WHAT THE EXERCISE ASKS: Take from the data every line in which the word "Rectangle" is found.

DATA TO EXAMINE: Begin

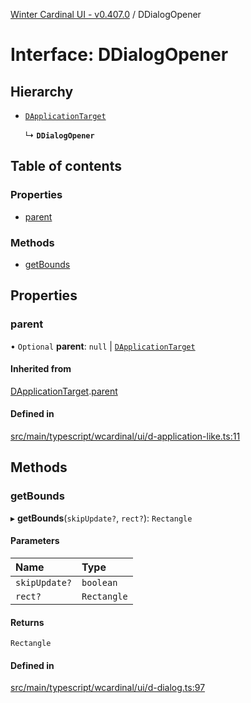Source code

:[Winter Cardinal UI - v0.407.0](../index.md) / DDialogOpener

# Interface: DDialogOpener

## Hierarchy

- [`DApplicationTarget`](DApplicationTarget.md)

  ↳ **`DDialogOpener`**

## Table of contents

### Properties

- [parent](DDialogOpener.md#parent)

### Methods

- [getBounds](DDialogOpener.md#getbounds)

## Properties

### parent

• `Optional` **parent**: ``null`` \| [`DApplicationTarget`](DApplicationTarget.md)

#### Inherited from

[DApplicationTarget](DApplicationTarget.md).[parent](DApplicationTarget.md#parent)

#### Defined in

[src/main/typescript/wcardinal/ui/d-application-like.ts:11](https://github.com/winter-cardinal/winter-cardinal-ui/blob/v0.407.0/src/main/typescript/wcardinal/ui/d-application-like.ts#L11)

## Methods

### getBounds

▸ **getBounds**(`skipUpdate?`, `rect?`): `Rectangle`

#### Parameters

| Name | Type |
| :------ | :------ |
| `skipUpdate?` | `boolean` |
| `rect?` | `Rectangle` |

#### Returns

`Rectangle`

#### Defined in

[src/main/typescript/wcardinal/ui/d-dialog.ts:97](https://github.com/winter-cardinal/winter-cardinal-ui/blob/v0.407.0/src/main/typescript/wcardinal/ui/d-dialog.ts#L97)
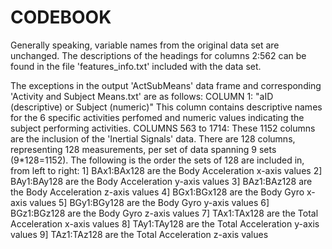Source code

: # CODEBOOK

Generally speaking, variable names from the original data set are unchanged. The descriptions of the headings for columns 2:562 can be found in the file 'features_info.txt' included with the data set.

The exceptions in the output 'ActSubMeans' data frame and corresponding 'Activity and Subject Means.txt' are as follows:
COLUMN 1: "aID (descriptive) or Subject (numeric)"
        This column contains descriptive names for the 6 specific activities perfomed and numeric values indicating the subject performing activities.
COLUMNS 563 to 1714:
        These 1152 columns are the inclusion of the 'Inertial Signals' data.
        There are 128 columns, representing 128 measurements, per set of data spanning 9 sets (9*128=1152).
        The following is the order the sets of 128 are included in, from left to right:
        1] BAx1:BAx128 are the Body Acceleration x-axis values
        2] BAy1:BAy128 are the Body Acceleration y-axis values
        3] BAz1:BAz128 are the Body Acceleration z-axis values
        4] BGx1:BGx128 are the Body Gyro x-axis values
        5] BGy1:BGy128 are the Body Gyro y-axis values
        6] BGz1:BGz128 are the Body Gyro z-axis values
        7] TAx1:TAx128 are the Total Acceleration x-axis values
        8] TAy1:TAy128 are the Total Acceleration y-axis values
        9] TAz1:TAz128 are the Total Acceleration z-axis values
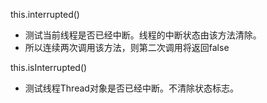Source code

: this.interrupted()
 * 测试当前线程是否已经中断。线程的中断状态由该方法清除。
 * 所以连续两次调用该方法，则第二次调用将返回false
 
this.isInterrupted()
  * 测试线程Thread对象是否已经中断。不清除状态标志。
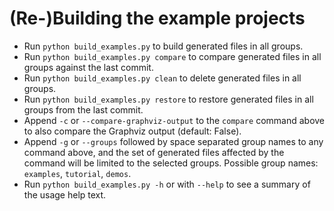 # (Re-)Building the example projects

<!--
The following text is taken from #118
https://github.com/formatc1702/WireViz/pull/118

TODO: write a better explaination -->


- Run `python build_examples.py` to build generated files in all groups.
- Run `python build_examples.py compare` to compare generated files in all groups against the last commit.
- Run `python build_examples.py clean` to delete generated files in all groups.
- Run `python build_examples.py restore` to restore generated files in all groups from the last commit.
- Append `-c` or `--compare-graphviz-output` to the `compare` command above to also compare the Graphviz output (default: False).
- Append `-g` or `--groups` followed by space separated group names to any command above, and the set of generated files affected by the command will be limited to the selected groups. Possible group names: `examples`, `tutorial`, `demos`.
- Run `python build_examples.py -h` or with `--help` to see a summary of the usage help text.
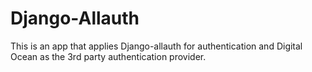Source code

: # Django-Allauth
This is an app that applies Django-allauth for authentication and Digital Ocean as the 3rd party authentication provider.
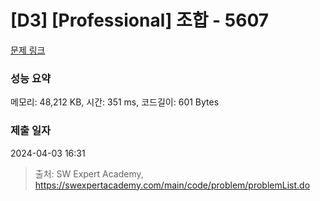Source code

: # [D3] [Professional] 조합 - 5607 

[문제 링크](https://swexpertacademy.com/main/code/problem/problemDetail.do?contestProbId=AWXGKdbqczEDFAUo) 

### 성능 요약

메모리: 48,212 KB, 시간: 351 ms, 코드길이: 601 Bytes

### 제출 일자

2024-04-03 16:31



> 출처: SW Expert Academy, https://swexpertacademy.com/main/code/problem/problemList.do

DATA TO EXAMINE: End

WRITTEN RESPONSE:
▸ **getBounds**(`skipUpdate?`, `rect?`): `Rectangle`
| `rect?` | `Rectangle` |
`Rectangle`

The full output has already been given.